Deep Blue Publications Group LLC, Eight golden tips for long-term investors
There are some rules of thumb to adopt. I can't promise to make
you rich but in time, you should be a bit better off. If you are investing
for the long term – 10 years or more – these eight tips might help:
1 How much risk are you truly willing to take? Peace of mind is
priceless. If you can't bear losing a quarter of your money in a year or two,
don't invest in shares. They can plummet.
2 Many people do not realise they need to save a good chunk of
money over a significant period of time to end up with a decent nest egg. Magic
shares that go up 50 or 100 fold are extremely rare. Compound interest is your
best friend and will multiply your money over time, preferably feeding it
through regular savings or top-ups if your income is variable. Saving €50 to
€100 per month might feel virtuous but is it enough for your investment goals?
You need a fund of approximately €350,000 to give you an income of
€18,000 per annum (half the average industrial wage) at the age of 65.
Even €200 a month over 30 years wouldn't get you to a €350,000
target. If you saved €200 a month into an average managed fund from January
1984 to January 2014, you would have built up a fund of €268,000 at the start
of this year – that's assuming the fund made a return of 9.4 per cent a year
and had an annual management fee of 1.7 per cent.
3 If you're a taxpayer, don't forget that long-term investment
is a no-brainer. Saving through a pension gives you a tax break of either 20 or
41 per cent, depending on how much you earn. Why give the taxman 20 or 41 per
cent of your hard-earned money?
4 Don't try to time the stock market. Many people won't have
the time or the money to seize opportunities, so regularly drip-feeding your
money into stock markets eliminates worries about buying at market highs or
selling at lows.
5 Read widely. Money journalists tend to be very knowledgeable
and bang up-to-date for investors, with insights on good value for money,
latest trends, hottest products, things to avoid and so on.
6 Diversify – don't have all your money invested in a handful
of stocks, one country, one sector and so on. Many unfortunate Irish investors
were heavily, if not entirely, weighted in Irish banks – with hazardous
results. Don't miss out on exposure to different returns – include small
companies as well as large, emerging markets in your investment porfolio.
7 Don't buy because the fees are cheap or the investment has
performed well in the past. Charges are definite – future performance is not.

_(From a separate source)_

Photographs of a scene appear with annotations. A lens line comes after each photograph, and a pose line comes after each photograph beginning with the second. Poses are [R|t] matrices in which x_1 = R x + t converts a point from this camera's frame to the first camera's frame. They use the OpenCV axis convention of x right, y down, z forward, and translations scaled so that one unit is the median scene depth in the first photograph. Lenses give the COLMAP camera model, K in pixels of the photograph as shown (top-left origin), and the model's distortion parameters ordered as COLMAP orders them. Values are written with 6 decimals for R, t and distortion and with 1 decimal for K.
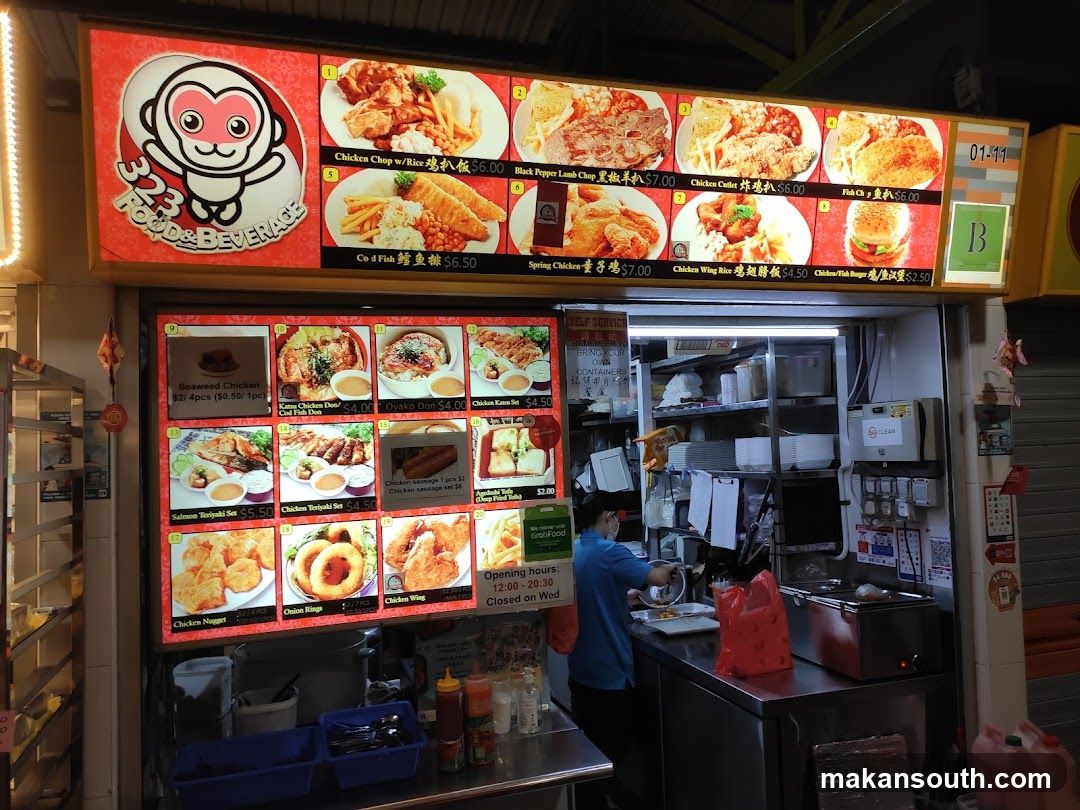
lens RADIAL K [[788.8, 0, 540.0], [0, 788.8, 405.0], [0, 0, 1]] dist [0.049191, -0.003251]
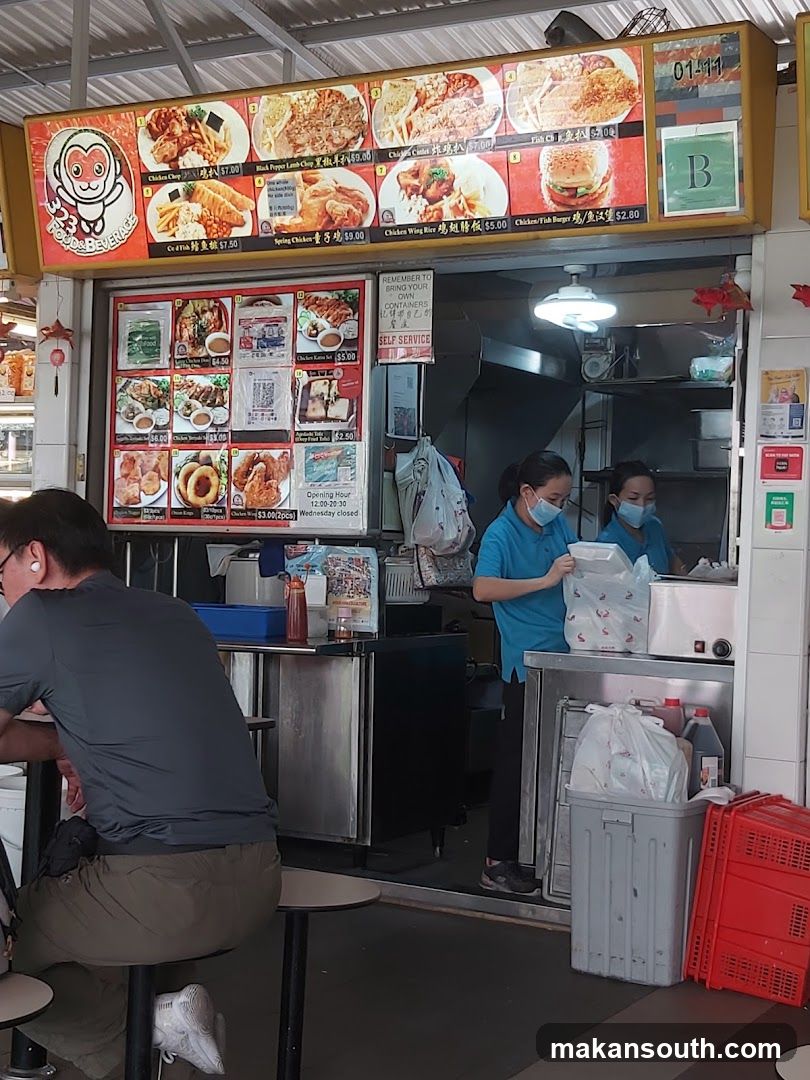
lens RADIAL K [[1677.6, 0, 443.2], [0, 1677.6, 566.0], [0, 0, 1]] dist [0.119195, -0.102084]
pose [[0.681642, 0.065820, -0.728719, 2.052203], [-0.021094, 0.997300, 0.070347, 0.135068], [0.731382, -0.032580, 0.681190, -0.613322]]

The most expensive investment provider is not always the best. Active funds can
out-perform or under-perform passive funds; the issue is not choosing one
approach or the other but using both.
8 Good professional advice is invaluable if you're not
financially literate enough to make prudent investments decisions. for the
longer-term This is particularly the case as you get older and need to decide
on the timing of moving out of shares into safer assets.